圖4 全球人民幣外匯交易區域占比變化情況
近年來,離岸人民幣外匯市場的投資者結構不斷豐富和完善,形成了以銀行為主,涵蓋其他金融機構、企業和個人等各類主體的市場結構,服務廣度和深度不斷提升。統計數據顯示,2019年,場外人民幣外匯市場上,銀行類投資者占比47%,其他金融機構占比44%,非金融機構投資者占比9%;2016年,三者的占比分別為49%、42%和8%。可見,非金融機構投資者的占比有所增加,非銀金融機構的市場參與度不斷加深。多元化的市場參與者及日益密切的跨境人民幣交易,推動離岸匯率和在岸匯率不斷收窄,2016年在離岸匯差超過300點,2019年后,在相當長時間內已收窄至±100點的范圍。以中國香港為例,隨著境內支持政策的不斷完善、與境內市場互聯互通建設的持續推進,香港地區人民幣外匯市場的參與者除了銀行等大型金融機構之外,還有各類自營交易機構、零散投資者、互聯互通計劃參與者、資產管理人、進出口公司等。調研顯示,大型外貿企業在進行跨境貿易的同時,習慣通過外匯衍生品市場進行風險對沖,鎖定貿易利潤;資產管理機構通過將外匯期貨等外匯衍生品納入投資組合,獲得更加穩定的投資收益。這在推動香港地區人民幣外匯市場規模增長的同時,也帶動其價格發現、風險管理和資源配置功能不斷提升。
當前人民幣匯率雙向波動已成常態,市場主體對匯率風險管理工具需求日益迫切。在離岸場外人民幣外匯市場穩步發展的同時,場內外匯衍生品市場依托標準化、公開透明、低成本高效率的特點,市場規模不斷擴大,形成了場內外市場協同發展的良好局面。在美國芝加哥商業交易所(CME)、香港交易所、新加坡交易所先后推出外匯期貨產品后,臺灣期貨交易所和洲際交易所(新加坡)也紛紛推出人民幣外匯期貨,形成了全球13家交易所30多個人民幣外匯期貨和期權品種掛牌交易的蓬勃之勢。

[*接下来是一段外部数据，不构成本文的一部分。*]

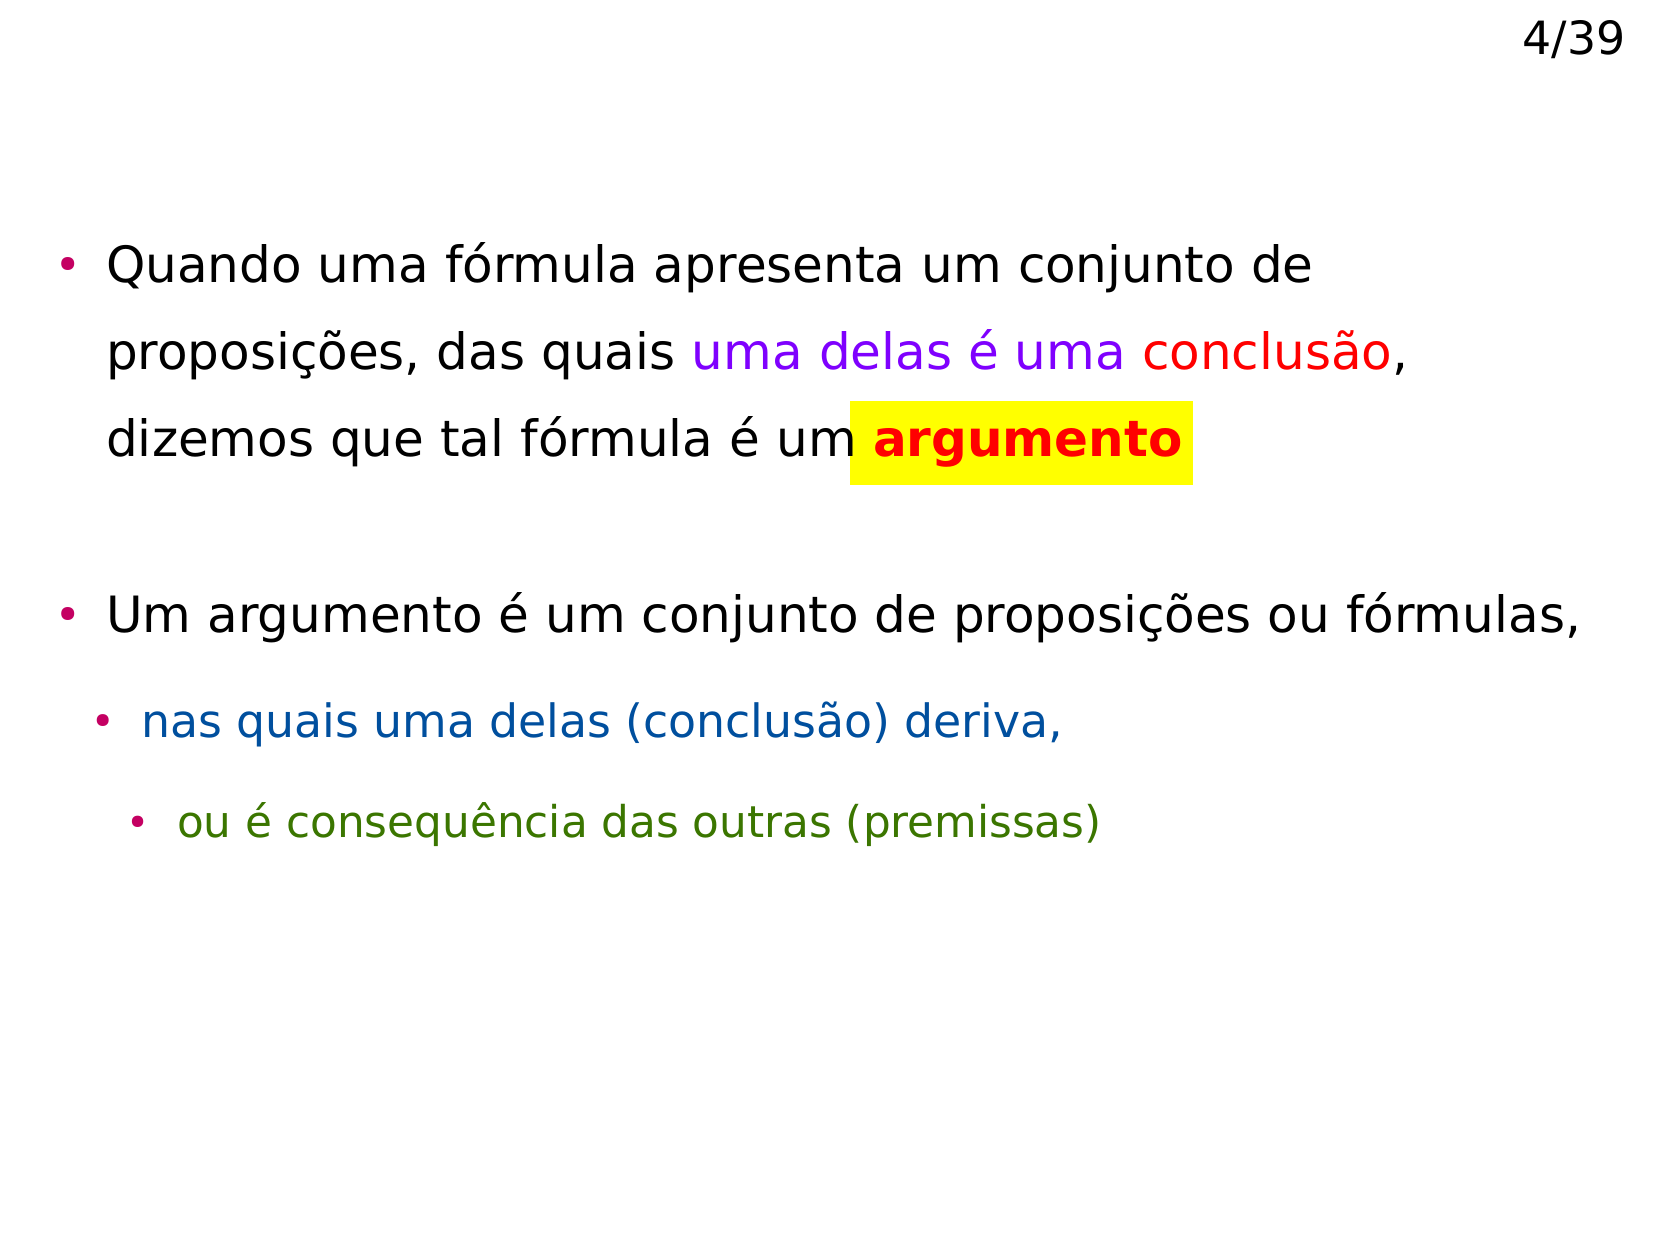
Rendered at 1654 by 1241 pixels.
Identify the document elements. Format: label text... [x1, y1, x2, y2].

list Quando uma fórmula apresenta um conjunto de proposições, das quais uma delas é uma conclusão, dizemos que tal fórmula é um argumento Um argumento é um conjunto de proposições ou fórmulas, nas quais uma delas (conclusão) deriva, ou é consequência das outras (premissas) [59, 206, 1595, 1223]
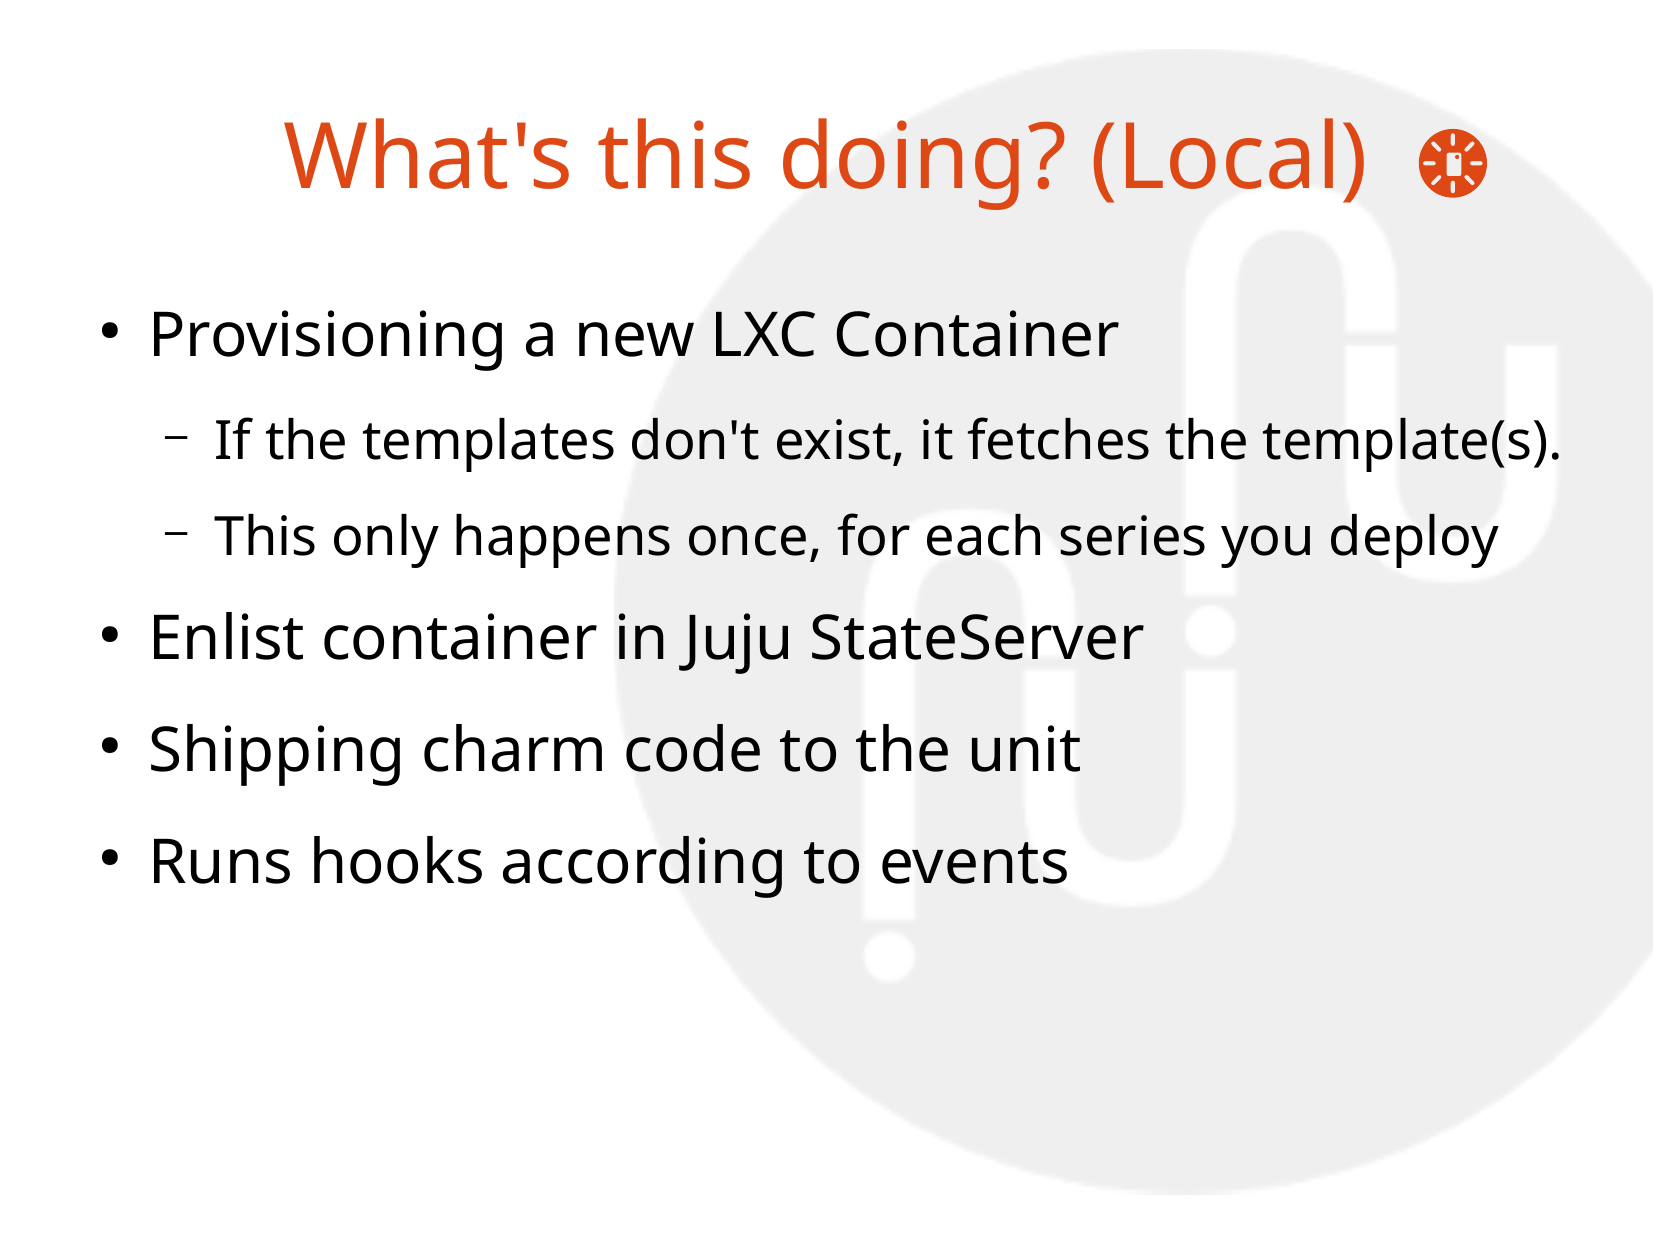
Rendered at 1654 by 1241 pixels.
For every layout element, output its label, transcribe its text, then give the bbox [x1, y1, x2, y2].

picture [1410, 120, 1496, 207]
picture [614, 49, 1654, 1195]
title What's this doing? (Local) [82, 49, 1571, 257]
list Provisioning a new LXC Container If the templates don't exist, it fetches the template(s). This only happens once, for each series you deploy Enlist container in Juju StateServer Shipping charm code to the unit Runs hooks according to events [82, 290, 1571, 1010]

在此過程中,銀行等大型金融機構是促進場內外市場融合發展的重要紐帶:一方面,通過場外市場來管理自身經營以及自營、做市等業務中的匯率風險和對客服務承接的客戶匯率風險;另一方面,也將由此形成的風險敞口部分通過場內市場來對沖,并積極在場內市場做市報價,有效銜接場內外市場,促進場內外市場價格聯動、協同發展。

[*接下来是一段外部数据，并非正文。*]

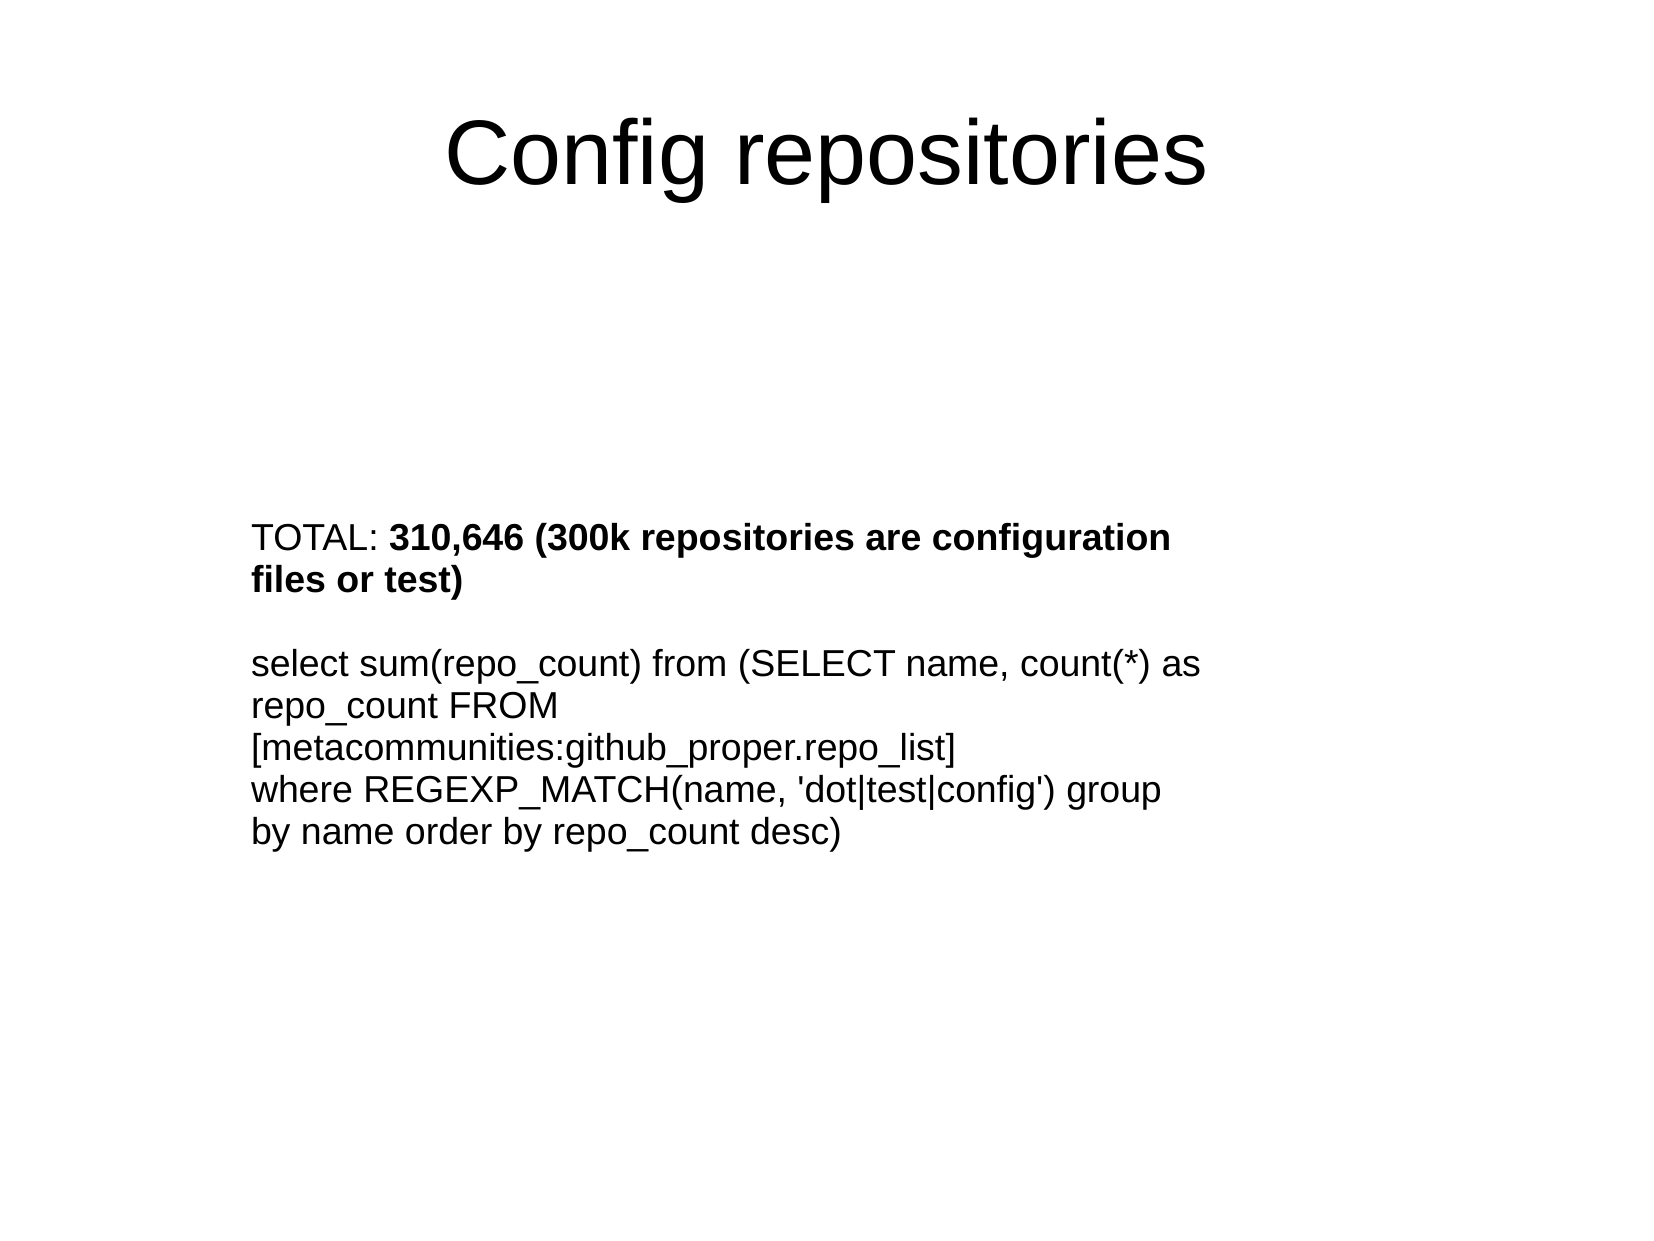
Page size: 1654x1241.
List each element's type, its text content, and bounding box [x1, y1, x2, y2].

title Config repositories [82, 49, 1571, 257]
text_box TOTAL: 310,646 (300k repositories are configuration files or test) select sum(repo_count) from (SELECT name, count(*) as repo_count FROM [metacommunities:github_proper.repo_list] where REGEXP_MATCH(name, 'dot|test|config') group by name order by repo_count desc) [236, 425, 1217, 860]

黨的十八大以來,我國積極參與全球經濟治理,為構建人類命運共同體貢獻了中國智慧和中國力量,社會經濟發展取得輝煌成就。2020年新冠肺炎疫情全球暴發后,我國毫不動搖堅持“動態清零”總方針,最大限度地平衡好疫情防控和經濟社會發展之間的關系,為全球社會經濟穩定做出重要貢獻。在全球普遍通脹、地緣政治不穩定以及“去美元化”國際背景下,得益于國內疫情的有效防控以及“以我為主”的貨幣政策,我國經濟運行平穩,人民幣國際地位穩步提升。歷經20余年發展,我國境內外匯市場在產品體系豐富、交易主體多元化、交易機制完善以及市場對外開放等方面取得長足發展,已基本構建起適應經濟發展的外匯市場體系。下一步,我國應加快建設發展與我國綜合國力和國際影響力相匹配的境內外匯市場,進一步推動離岸和在岸人民幣外匯市場協同發展。

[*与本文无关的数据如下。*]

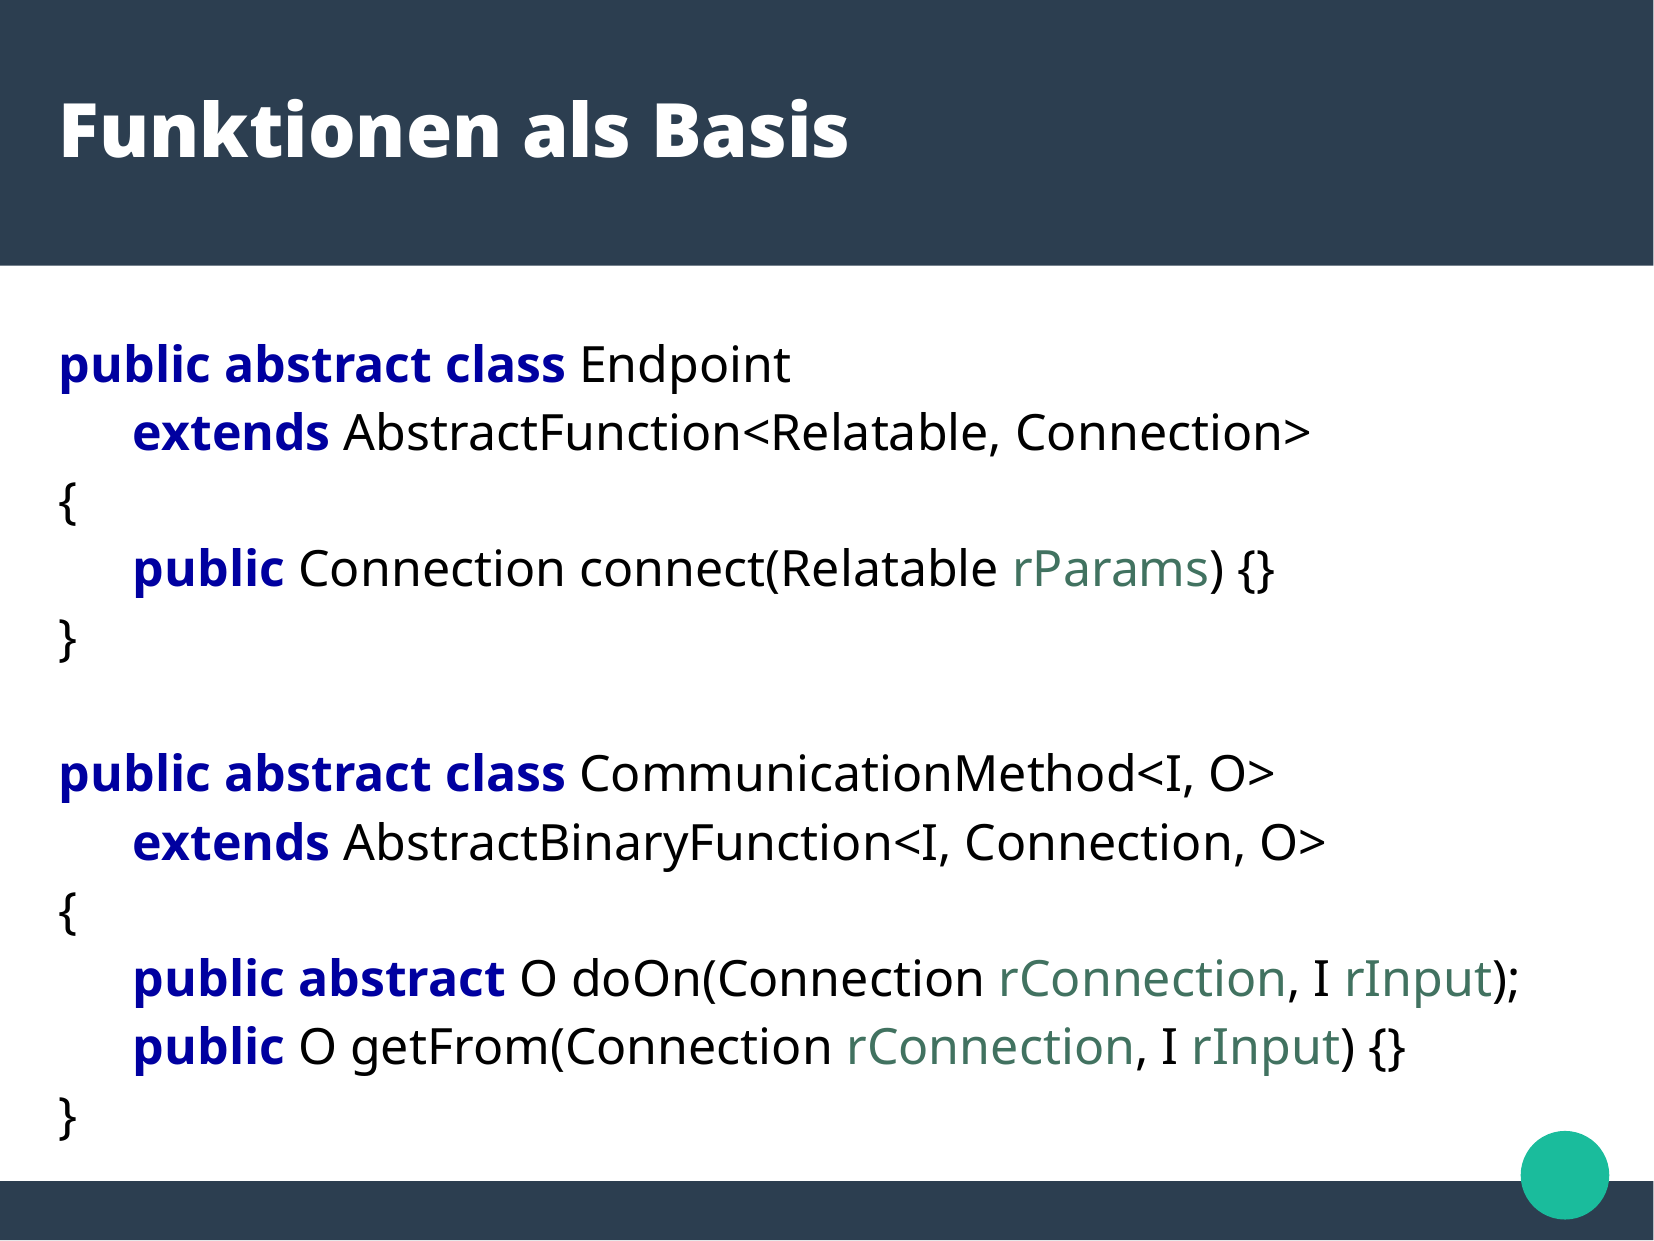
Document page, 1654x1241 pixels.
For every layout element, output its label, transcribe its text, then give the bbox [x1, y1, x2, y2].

subtitle public abstract class Endpoint extends AbstractFunction<Relatable, Connection> { public Connection connect(Relatable rParams) {} } public abstract class CommunicationMethod<I, O> extends AbstractBinaryFunction<I, Connection, O> { public abstract O doOn(Connection rConnection, I rInput); public O getFrom(Connection rConnection, I rInput) {} } [59, 324, 1595, 1152]
title Funktionen als Basis [59, 49, 1595, 207]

第一,堅持服務實體經濟和金融對外開放,深化外匯市場發展。當今世界正經歷百年未有之大變局,國際貨幣體系改革深度推進,在以國內大循環為主體、國內國際雙循環相互促進的新發展格局下,我國愈發深度參與國際發展合作,不斷推進外匯領域改革開放,持續提升跨境貿易和投融資便利化水平,優化境外機構投資者參與境內外匯市場的交易管理。為進一步推動外匯市場高質量發展,需要滿足境內外市場主體多樣化交易需求,進一步拓展實需原則內涵,優化外匯市場交易制度;持續完善外匯市場交易機制,推動在岸與離岸人民幣外匯市場協同發展;保持與經濟對外開放步調一致性,增強跨境貿易和投融資便利性,深化對外開放配套服務。
第二,完善外匯市場體系、產品體系,提升外匯市場功能發揮。我國外匯市場建設始終堅持將服務實體經濟和金融雙向開放在首要位置,充分考慮市場經濟主體的風險識別和防范能力,遵循由簡單到復雜、由基礎到衍生的路徑,依托銀行柜臺和銀行間市場,逐步形成基本完備的產品序列。建議研究推出適應各類經濟主體需求的外匯產品,豐富人民幣兌“一帶一路”沿線國家和地區及金磚成員國家的貨幣對現貨和外匯衍生品,實現場外、場內外匯市場“雙足并行”,協同互補的發展局面,進一步提升外匯市場深度廣度。通過持續完善我國外匯市場體系、產品體系,不斷增強外匯市場與股票、債券、商品等金融要素市場的系統集成效應,進而提升外匯市場服務高水平對外開放能力。
第三,豐富市場交易主體,滿足多樣化避險需求。隨著人民幣匯率形成機制市場化改革持續推進,人民幣匯率彈性逐漸增強,境內實體企業、金融機構以及境外機構普遍存在管理匯率波動風險的需求。近年來,為充分滿足各類市場主體需求,我國持續推動證券公司、基金公司參與外匯市場,但整體上仍以商業銀行為主。進一步豐富外匯市場參與主體,引入更多的非銀金融機構、實體企業以及境外投資者參與外匯市場,有助于滿足各類投資者的市場需求,增強外匯市場服務實體經濟的廣度和深度。同時,更加豐富的交易主體,有助于更加全面地反映市場預期,也有助于形成相互制衡、相互校正的市場結構,增強市場內在穩定性。